Is this a natural part of our genetic makeup, to want everything just right? Or is it a disease? Is it a bi-product of being clean and healthy? Or is it toxic conditioning that comes from being exposed to picture-perfect magazines with gorgeous wood floors, fabulous and funky furnishings, but not a person living in them?
Or maybe it's from too much compartmentalized living. We run about searching for meaning, for worth, within boxes of life. We work in an office, take our babies to daycare, our children to school. We exercise in gyms, eat in restaurants, get clothing from department stores and seek entertainment in movie theaters. Our groceries come to stores from who-knows-where and cost thousands of dollars in fossil-fuels to put on the grocer's shelf. We are born in hospitals and die in nursing homes. And, on Sunday morning, if we're so inclined, we gather in buildings set aside just for worship.
So what is our house for? To hide? So no one can see who we really are, regardless of the face we put on when we venture out, regardless of what we post on Facebook or Twitter? Or to sleep? Will there come a day when homes are simply long hallways lined with beds and outlets where we recharge our bodies, our cell phones, our laptops before heading out again?
What purpose does a home serve?
What purpose does my home serve?
The art class happened, and I survived. As a matter of fact, I made some lifelong friends. I had more art classes after that, and writing classes, and houseconcerts. But every time, no matter what the event or who is coming, I panic, I break out in a sweat, I have second thoughts and consider canceling. And when I don't cancel, invariably, one of the guests will tell me there's no toilet paper, or that my dog puked in the hallway. More often, someone comes to me and says, "I could never do this. My house is never clean enough."
The fact is, mine isn't either. That's because I feel like my home is a reflection of me. I want my house to be perfect, because I want to be perfect. Sure, I want you to feel comfortable, to enjoy your stay, but, even more, I want you to like me. I want you to love me, admire me, envy me. And I want to avoid your judgment.

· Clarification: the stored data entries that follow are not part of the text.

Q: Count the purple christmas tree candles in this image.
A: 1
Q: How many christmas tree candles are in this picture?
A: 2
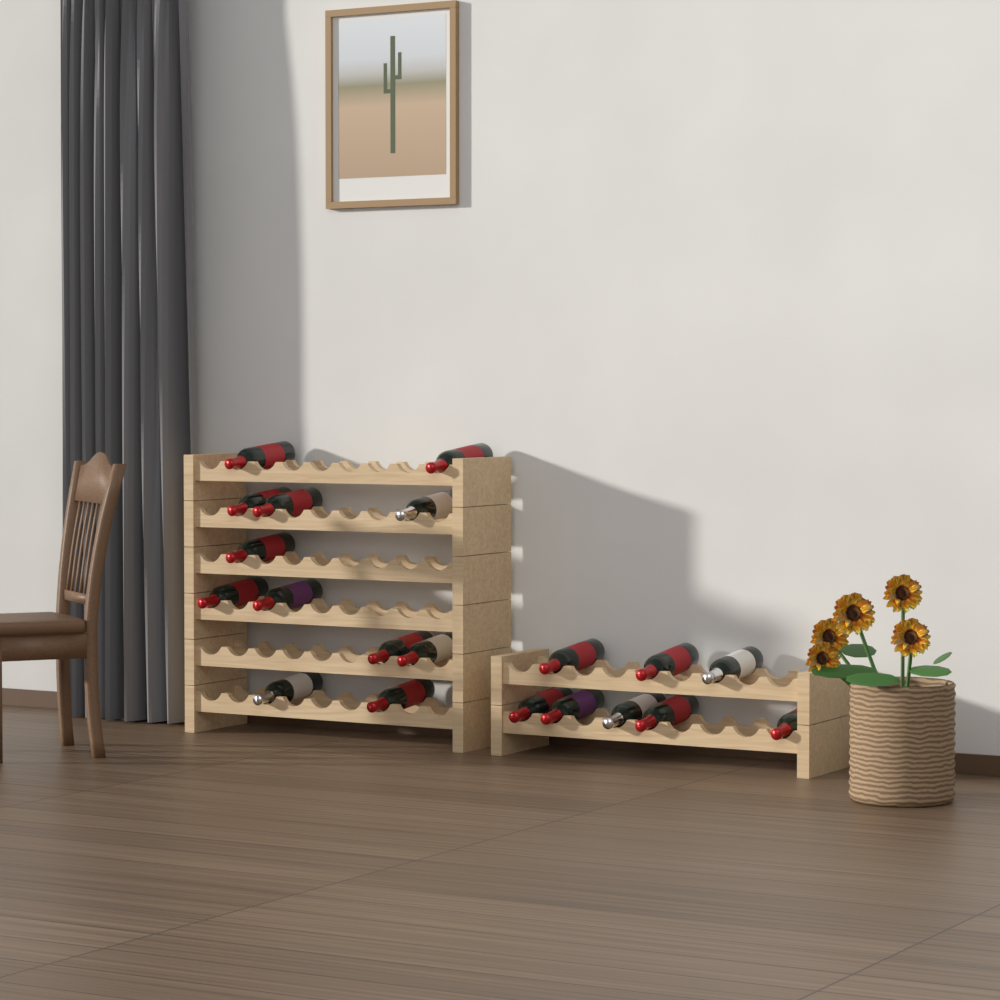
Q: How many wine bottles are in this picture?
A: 20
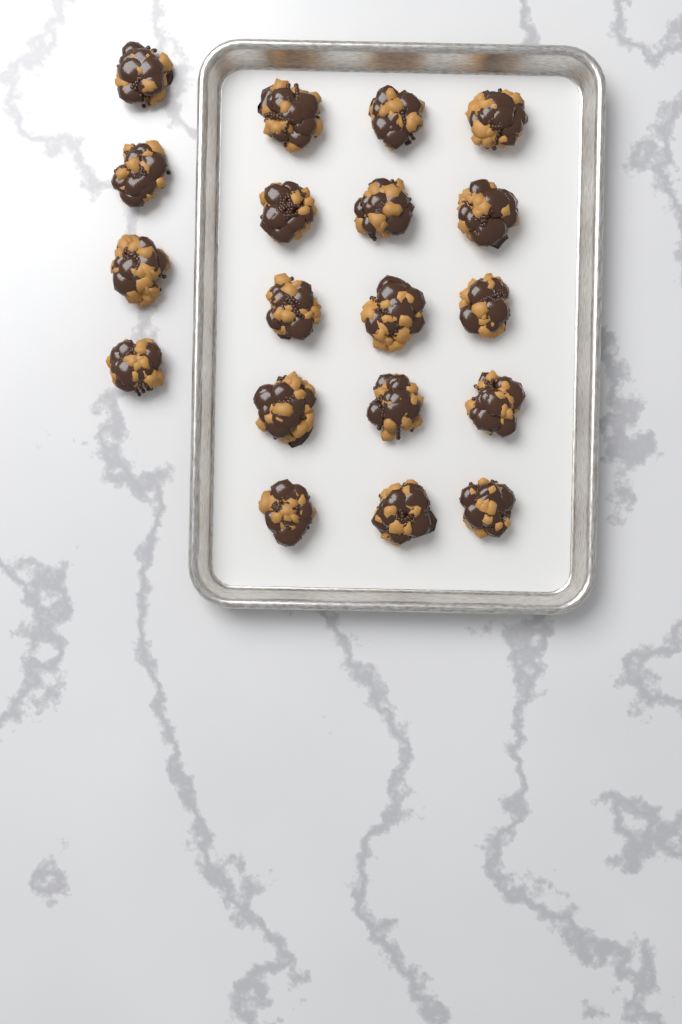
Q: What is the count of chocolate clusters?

How do I know you judge me? Because I judge you. I do it to make myself feel better, to have some validation in my life. If I can find fault with you, then maybe I can forget about my own problems for a while, shift the spotlight elsewhere. It's comparison, and it's the thief of joy.
What's the solution?
Real life. Together.
That's right. I believe a regular inoculation of reality is in order. Come to my house when it's messy! Smell my litter box! See my dirty dishes! Step over sleeping dogs, scattered toys, crumbled Fig Newtons, lazy children! See me without my shoes, my makeup, my bra! See my children arguing! See my laundry molding! See how my books are not nearlty arranged on mahogany shelves in alphabetical order, first by genre and then by author!
Maybe after a few months of this real life, we'll get over ourselves. Criticisms, either silent or spoken, will turn into compassion and empathy. I'll do your dishes. You'll wash my laundry. We'll stand together in my unmown yard and watch goldfinches eat thistle seeds from the untamed meadow. We'll let the dandelions grow. We'll get past the pretense of performance and really learn to love one another without fear of judgment, either of ourselves or of each other.
And it might take a while. You might, at first, judge my cobwebs, my dirty sinks, my disgusting toilet. And, for a while, you might judge me.
But just remember-- I'm coming to your house next. So don't clean your toilet.